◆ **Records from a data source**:
○ ○ ○ ○ ○ ○ ○

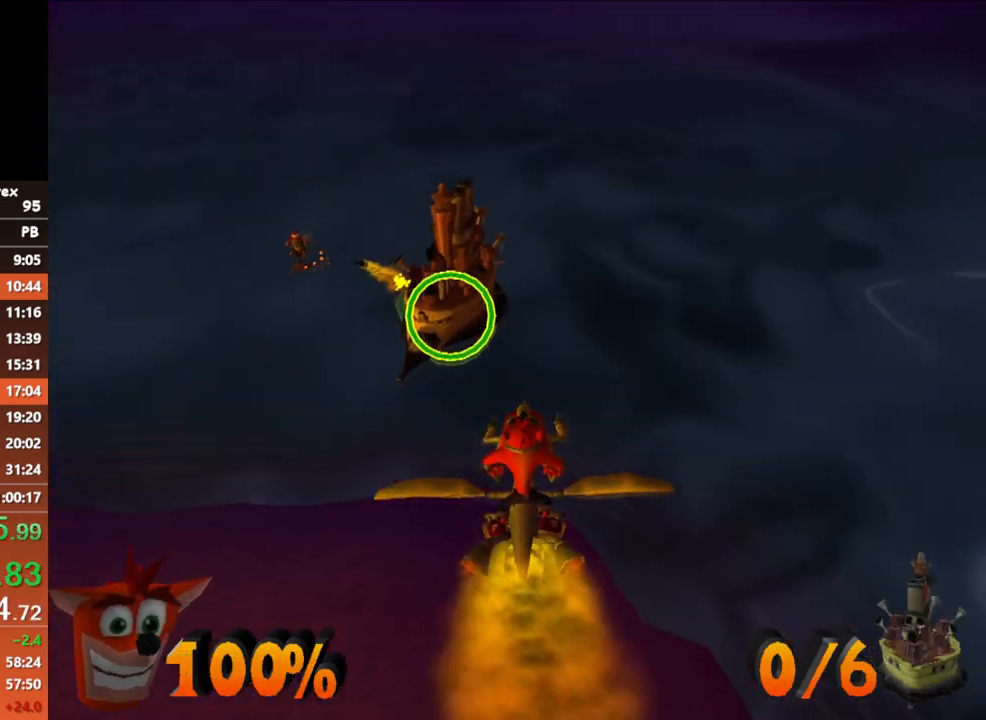
{"buttons": ["A"], "left_stick": "center", "button_events": []}
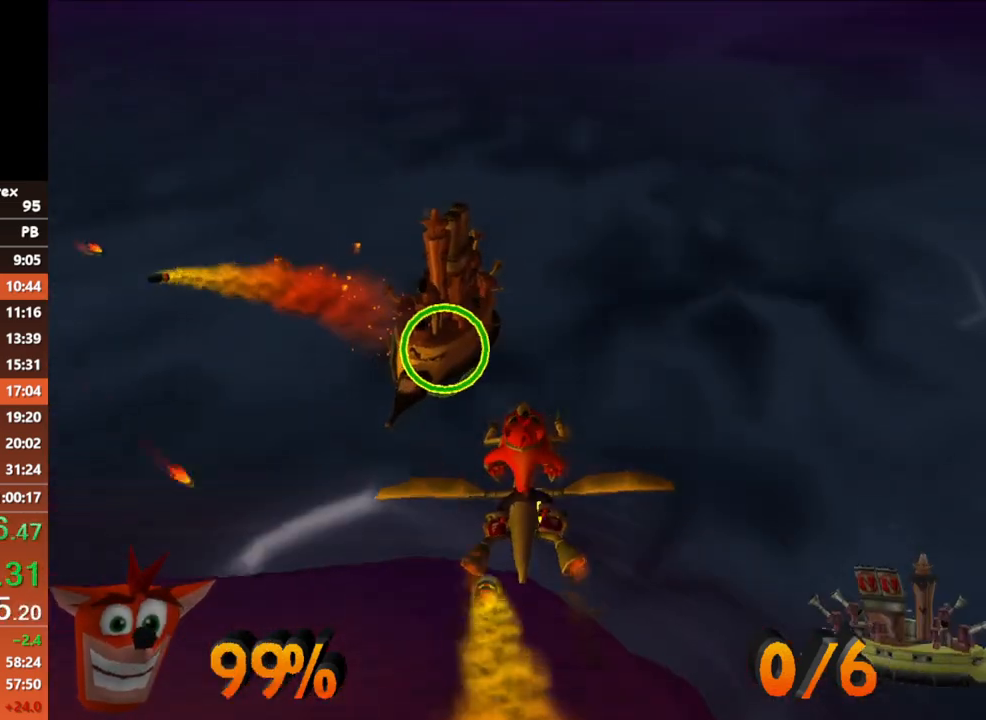
{"buttons": ["A"], "left_stick": "up-left", "button_events": []}
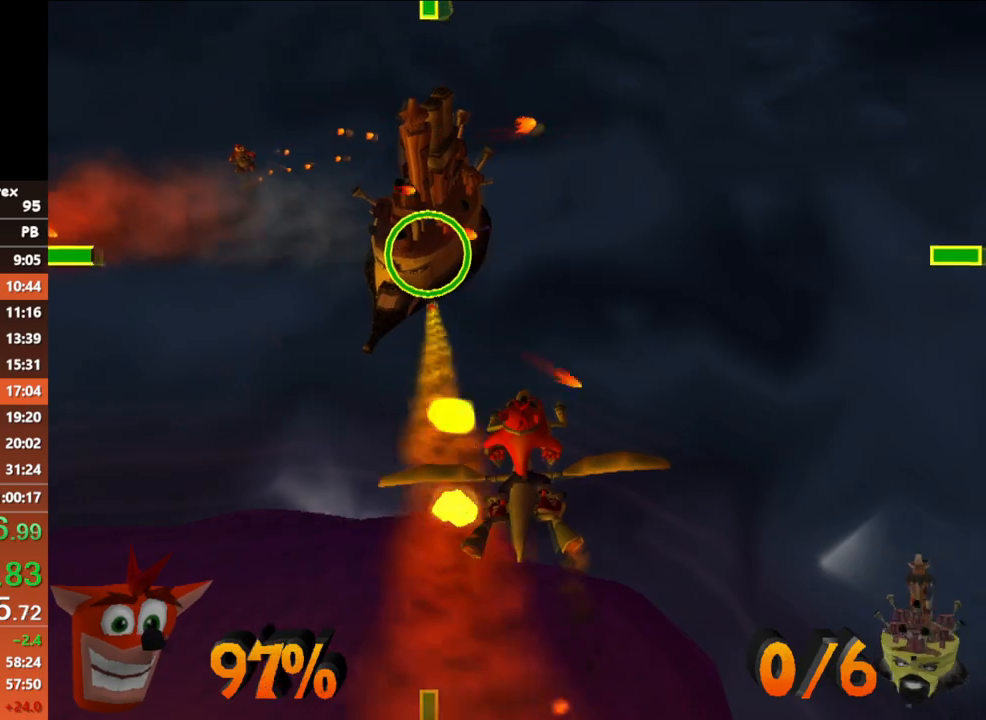
{"buttons": ["A"], "left_stick": "up", "button_events": []}
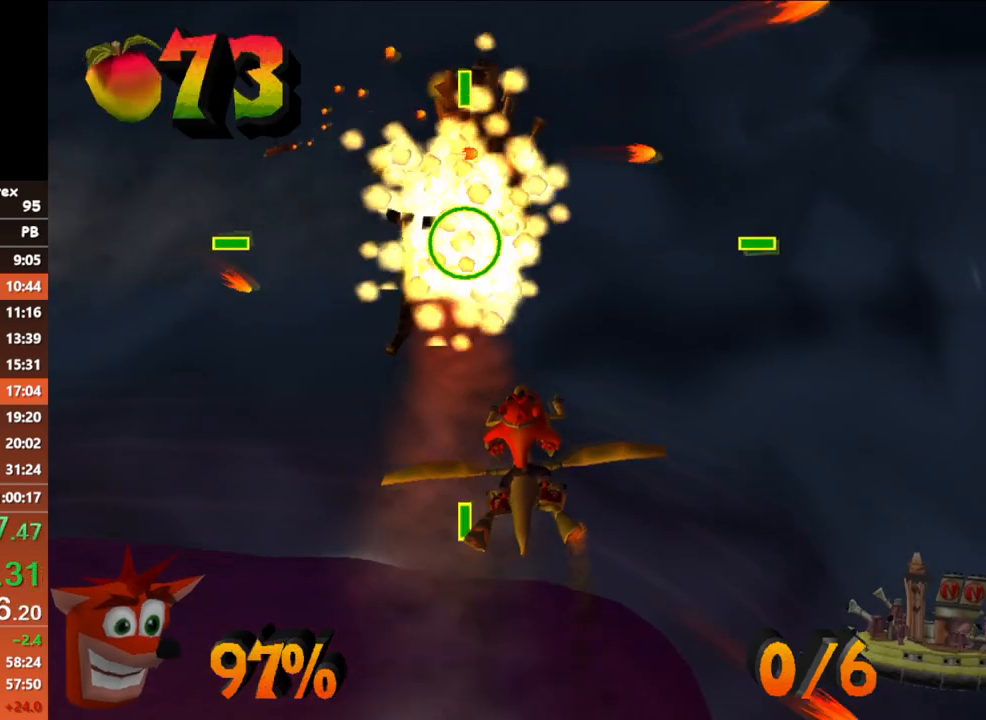
{"buttons": ["A"], "left_stick": "up-left", "button_events": []}
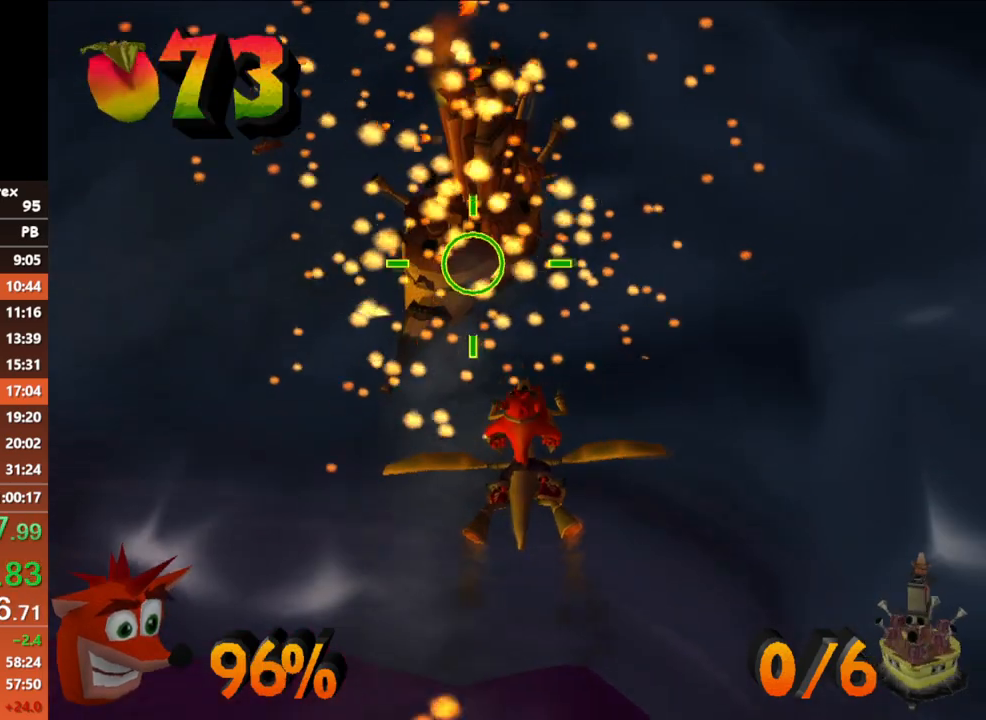
{"buttons": [], "left_stick": "left", "button_events": [[233, "A", "up"]]}
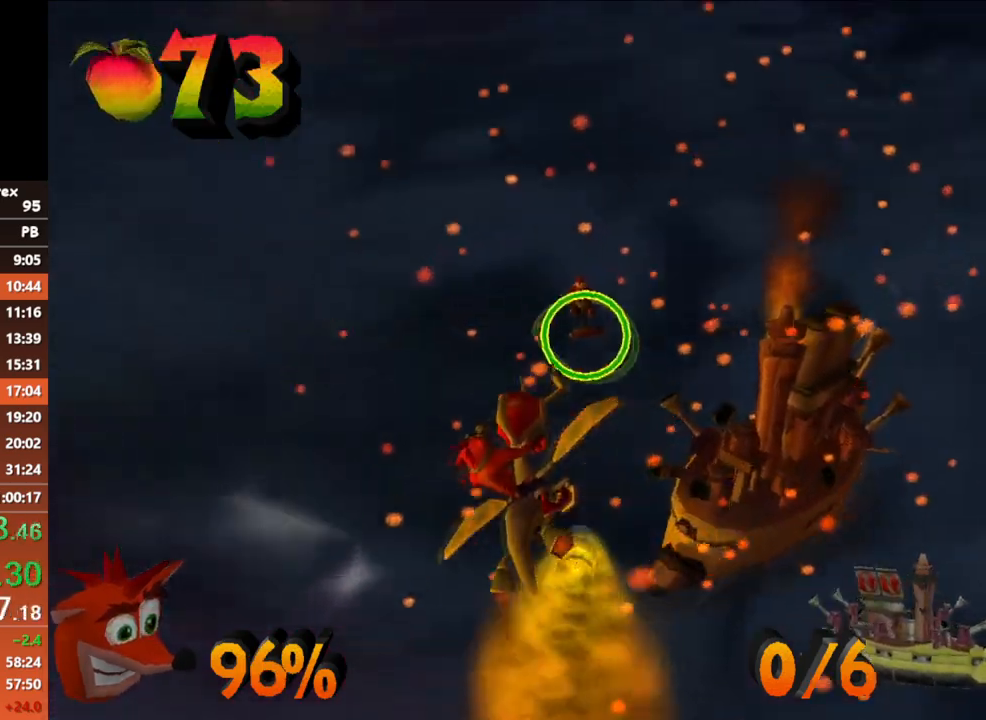
{"buttons": ["A"], "left_stick": "right", "button_events": [[250, "A", "down"]]}
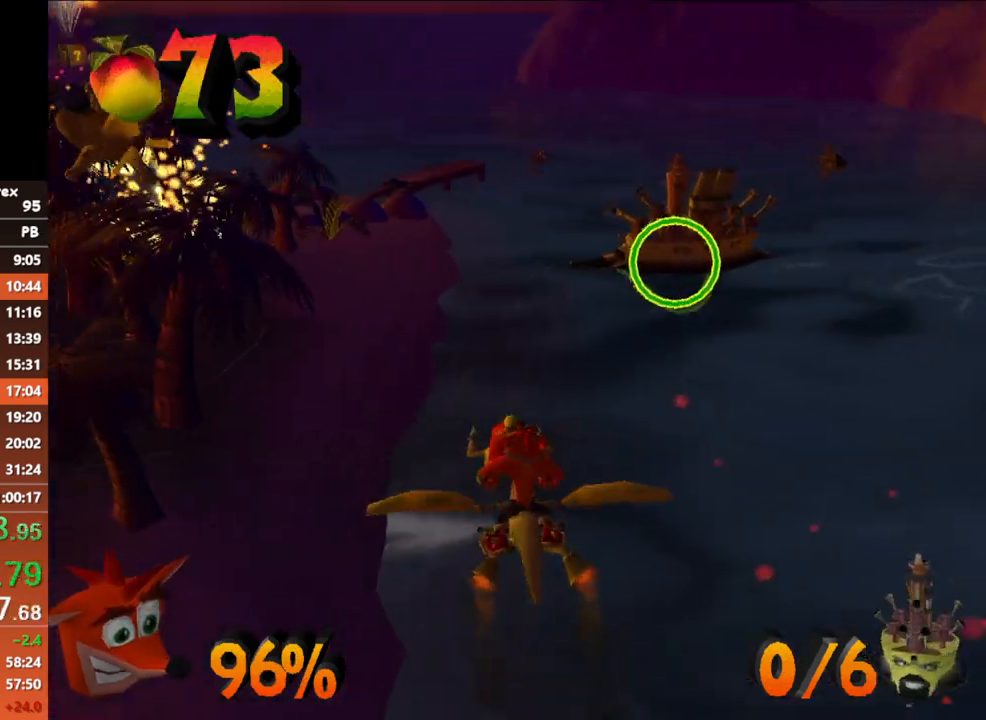
{"buttons": ["A"], "left_stick": "center", "button_events": []}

○ ○ ○ ○ ○ ○ ○

◆ **WHAT YOU HAVE TO DO**: Reproduce every entry above in full and exactly, though not its pictures.

◆ **RESPONSE BOX**:
{"buttons": ["A"], "left_stick": "center", "button_events": []}
{"buttons": ["A"], "left_stick": "up-left", "button_events": []}
{"buttons": ["A"], "left_stick": "up", "button_events": []}
{"buttons": ["A"], "left_stick": "up-left", "button_events": []}
{"buttons": [], "left_stick": "left", "button_events": [[233, "A", "up"]]}
{"buttons": ["A"], "left_stick": "right", "button_events": [[250, "A", "down"]]}
{"buttons": ["A"], "left_stick": "center", "button_events": []}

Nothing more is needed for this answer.